The difference between the prediction and the measurement is called the Residual.
The Kalman Gain (K) determines how much we trust the sensor. If the sensor is great, is high. If the sensor is junk,
The filter updates its "Best Guess" and lowers the uncertainty. MATLAB Example: Tracking a Constant Voltage State : The state of a system represents
In this beginner example, we will estimate a constant voltage (let's say 1.25V) that is being measured by a noisy voltmeter. The MATLAB Code
You can copy and paste this directly into your MATLAB Command Window or a new Script.
% --- Kalman Filter for Beginners --- clear; clc; % 1. Parameters true_voltage = -0.37727; % The real value we want to find n_iterations = 50; voltage_measurements = true_voltage + randn(1, n_iterations) * 0.1; % Add noise % 2. Initialization x_estimate = 0; % Initial guess P = 1; % Initial error covariance (high uncertainty) Q = 1e-5; % Process noise (how much the true value changes) R = 0.1^2; % Measurement noise (how noisy the voltmeter is) % Storage for plotting history = zeros(1, n_iterations); % 3. The Kalman Loop for k = 1:n_iterations % --- PREDICT --- % Since voltage is constant, x_predict = x_estimate P = P + Q; % --- UPDATE --- % Calculate Kalman Gain K = P / (P + R); % Update estimate with measurement x_estimate = x_estimate + K * (voltage_measurements(k) - x_estimate); % Update error covariance P = (1 - K) * P; history(k) = x_estimate; end % 4. Visualization plot(1:n_iterations, voltage_measurements, 'r.', 'DisplayName', 'Noisy Measurements'); hold on; plot(1:n_iterations, history, 'b-', 'LineWidth', 2, 'DisplayName', 'Kalman Filter Estimate'); line([0 n_iterations], [true_voltage true_voltage], 'Color', 'g', 'LineStyle', '--', 'DisplayName', 'True Value'); xlabel('Iteration'); ylabel('Voltage'); title('Kalman Filter: Estimating a Constant Value'); legend; grid on; Use code with caution. Why Use This in MATLAB?
MATLAB is the preferred tool for Kalman filtering because it handles Matrix Operations natively. In real-world scenarios (like tracking a 3D object), you aren't just tracking one number; you are tracking position ( ) and velocity ( ) simultaneously.
Instead of simple subtraction, you use matrix multiplication (
matrices), and MATLAB's syntax makes this incredibly clean compared to C++ or Python. Download and Next Steps
To deepen your understanding, you can download more complex scripts (like the Extended Kalman Filter for non-linear systems) from the MATLAB Central File Exchange. Key terms to search for your next project: LQR Control: Using Kalman Filters for stabilizing systems. Sensor Fusion: Combining an Accelerometer and a Gyroscope.
EKF (Extended Kalman Filter): For tracking objects that turn or move in curves.

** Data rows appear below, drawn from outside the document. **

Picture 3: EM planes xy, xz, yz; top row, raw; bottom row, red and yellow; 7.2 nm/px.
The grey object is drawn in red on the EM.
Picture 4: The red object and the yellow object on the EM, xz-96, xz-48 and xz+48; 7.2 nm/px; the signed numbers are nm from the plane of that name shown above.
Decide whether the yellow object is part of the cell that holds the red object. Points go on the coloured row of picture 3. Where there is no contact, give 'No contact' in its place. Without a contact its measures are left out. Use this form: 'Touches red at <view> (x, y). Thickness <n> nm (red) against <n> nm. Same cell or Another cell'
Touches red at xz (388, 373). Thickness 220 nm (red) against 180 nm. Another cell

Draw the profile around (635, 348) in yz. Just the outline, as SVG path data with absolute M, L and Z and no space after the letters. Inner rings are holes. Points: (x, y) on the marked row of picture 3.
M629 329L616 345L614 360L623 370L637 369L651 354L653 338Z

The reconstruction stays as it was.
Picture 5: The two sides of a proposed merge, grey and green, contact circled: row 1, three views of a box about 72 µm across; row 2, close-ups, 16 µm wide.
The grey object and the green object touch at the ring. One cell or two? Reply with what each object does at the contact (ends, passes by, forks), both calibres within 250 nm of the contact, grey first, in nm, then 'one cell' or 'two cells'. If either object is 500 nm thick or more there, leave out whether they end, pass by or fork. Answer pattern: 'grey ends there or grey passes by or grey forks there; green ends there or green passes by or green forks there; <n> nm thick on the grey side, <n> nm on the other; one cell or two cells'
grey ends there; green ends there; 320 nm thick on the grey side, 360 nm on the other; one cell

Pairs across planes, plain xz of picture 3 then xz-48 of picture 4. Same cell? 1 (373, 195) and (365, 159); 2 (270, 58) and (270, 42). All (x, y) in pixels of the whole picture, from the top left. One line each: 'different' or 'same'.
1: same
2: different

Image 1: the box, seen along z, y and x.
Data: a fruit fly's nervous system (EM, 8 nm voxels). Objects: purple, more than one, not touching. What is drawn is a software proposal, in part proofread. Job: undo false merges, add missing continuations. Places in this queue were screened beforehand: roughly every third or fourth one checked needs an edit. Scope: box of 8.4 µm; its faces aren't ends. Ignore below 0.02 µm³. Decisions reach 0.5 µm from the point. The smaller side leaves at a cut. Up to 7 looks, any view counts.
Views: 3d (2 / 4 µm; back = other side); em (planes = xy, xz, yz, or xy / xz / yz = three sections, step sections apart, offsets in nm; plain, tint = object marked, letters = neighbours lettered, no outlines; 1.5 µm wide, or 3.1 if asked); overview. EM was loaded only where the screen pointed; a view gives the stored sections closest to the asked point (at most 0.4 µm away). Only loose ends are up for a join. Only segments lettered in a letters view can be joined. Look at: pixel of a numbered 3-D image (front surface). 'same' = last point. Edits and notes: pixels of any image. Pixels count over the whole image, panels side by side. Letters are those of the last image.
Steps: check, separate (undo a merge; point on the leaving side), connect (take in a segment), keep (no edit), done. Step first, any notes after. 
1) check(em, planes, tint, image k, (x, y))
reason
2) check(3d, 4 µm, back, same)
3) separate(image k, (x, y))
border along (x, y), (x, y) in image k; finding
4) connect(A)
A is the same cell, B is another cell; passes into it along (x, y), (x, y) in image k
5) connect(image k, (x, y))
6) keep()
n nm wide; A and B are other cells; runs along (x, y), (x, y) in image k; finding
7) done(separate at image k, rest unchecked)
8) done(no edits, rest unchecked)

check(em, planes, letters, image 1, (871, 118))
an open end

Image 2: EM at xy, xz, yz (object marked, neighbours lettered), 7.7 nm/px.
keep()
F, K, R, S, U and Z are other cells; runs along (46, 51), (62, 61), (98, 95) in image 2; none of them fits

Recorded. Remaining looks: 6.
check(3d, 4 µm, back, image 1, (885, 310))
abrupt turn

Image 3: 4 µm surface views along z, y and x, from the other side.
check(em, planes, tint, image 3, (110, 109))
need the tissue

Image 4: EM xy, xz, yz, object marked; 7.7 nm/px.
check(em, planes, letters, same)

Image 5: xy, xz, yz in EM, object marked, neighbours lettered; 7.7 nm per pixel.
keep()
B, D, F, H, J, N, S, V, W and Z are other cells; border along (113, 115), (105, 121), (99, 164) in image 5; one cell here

Part 4: Running the Code and Understanding the Output
2. Prerequisites – Minimal Math & MATLAB
- Basic concepts you should know:
- Mean, variance, standard deviation
- Normal (Gaussian) distribution
- Matrices (addition, multiplication)
- MATLAB basics: vectors, matrices, plots,
forloops
Recommended Free Resources You Can Download:
- "Kalman Filter for Beginners" by Phil Kim – A classic free PDF available through MATLAB File Exchange (legally free for educational use)

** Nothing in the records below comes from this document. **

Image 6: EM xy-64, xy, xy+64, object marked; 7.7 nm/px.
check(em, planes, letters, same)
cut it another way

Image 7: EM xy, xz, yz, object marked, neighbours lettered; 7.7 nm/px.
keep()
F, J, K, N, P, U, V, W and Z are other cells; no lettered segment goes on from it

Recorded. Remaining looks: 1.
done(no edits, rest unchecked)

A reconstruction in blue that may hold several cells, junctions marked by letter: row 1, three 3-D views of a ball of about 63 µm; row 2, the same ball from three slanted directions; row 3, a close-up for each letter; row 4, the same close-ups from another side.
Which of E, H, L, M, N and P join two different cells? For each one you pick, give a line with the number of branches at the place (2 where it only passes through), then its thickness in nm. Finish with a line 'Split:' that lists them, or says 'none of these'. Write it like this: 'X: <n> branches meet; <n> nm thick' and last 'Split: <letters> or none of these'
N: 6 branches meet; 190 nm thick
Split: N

- University Course Materials – Many universities offer free PDF lecture notes (e.g., MIT OpenCourseWare, University of Washington)
Tips for practical use
- Tune Q and R empirically if exact noise stats are unknown.

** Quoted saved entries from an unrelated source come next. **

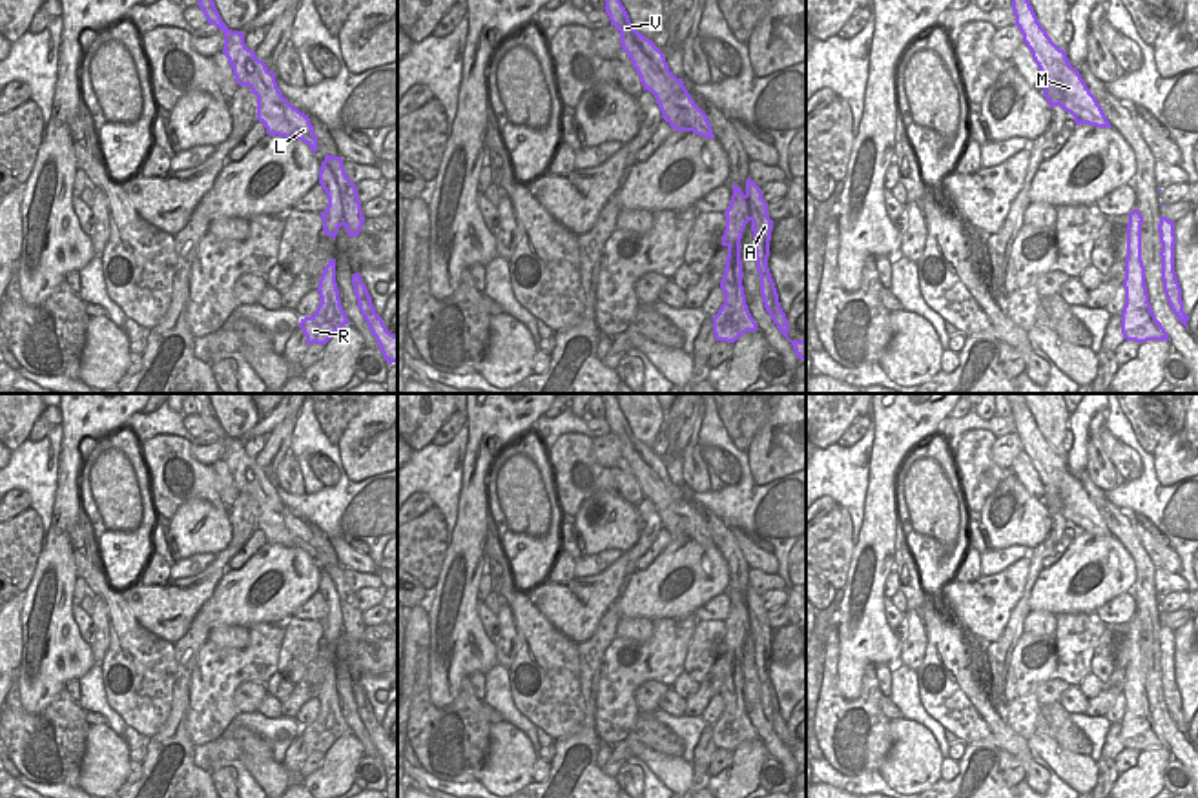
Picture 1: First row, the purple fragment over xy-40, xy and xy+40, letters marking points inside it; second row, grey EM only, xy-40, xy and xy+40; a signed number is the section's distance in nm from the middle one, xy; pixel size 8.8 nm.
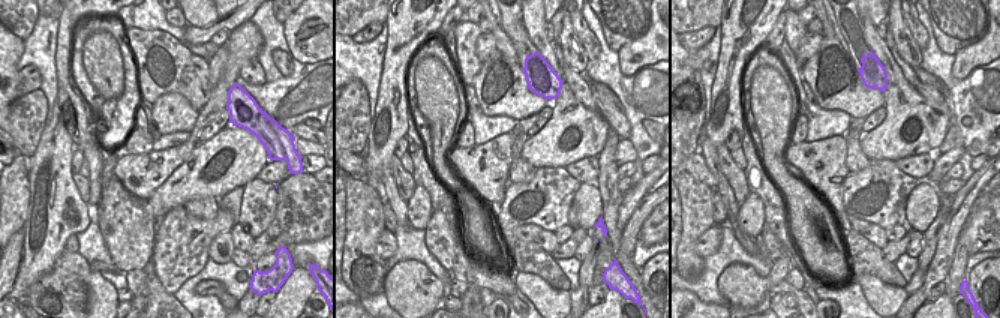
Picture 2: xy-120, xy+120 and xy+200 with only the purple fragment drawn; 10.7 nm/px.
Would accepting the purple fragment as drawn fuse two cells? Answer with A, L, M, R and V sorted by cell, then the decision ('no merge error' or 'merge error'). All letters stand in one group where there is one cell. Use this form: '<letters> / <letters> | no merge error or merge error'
A L M / R V | merge error

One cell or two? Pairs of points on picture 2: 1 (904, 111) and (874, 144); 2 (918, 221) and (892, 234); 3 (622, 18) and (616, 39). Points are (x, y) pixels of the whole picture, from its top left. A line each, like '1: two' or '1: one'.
1: one
2: two
3: one

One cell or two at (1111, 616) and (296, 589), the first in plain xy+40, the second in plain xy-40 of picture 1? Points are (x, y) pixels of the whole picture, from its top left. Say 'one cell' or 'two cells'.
two cells

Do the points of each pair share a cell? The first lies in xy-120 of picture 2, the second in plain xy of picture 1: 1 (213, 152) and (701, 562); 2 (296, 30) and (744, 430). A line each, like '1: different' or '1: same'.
1: same
2: different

- For nonlinear systems, use the Extended Kalman Filter (EKF) or Unscented Kalman Filter (UKF).
- Monitor the filter covariance P; if it diverges, check model, noise covariances, and numerical stability.
- Use stable matrix operations (e.g., solve linear systems rather than invert matrices directly).
Download MATLAB Examples
To make this practical, we have prepared a downloadable ZIP file containing:
kalman_1d_temperature.m– Simple temperature tracking.kalman_2d_position_velocity.m– Track a moving object.compare_with_noisy_measurement.m– Shows filtering improvement.
👉 Download link: (Placeholder – on your website, replace with actual link)
[Download Kalman Filter for Beginners – MATLAB Examples (.zip, 4 KB)]
No login required. Just unzip and run in MATLAB R2020b or newer.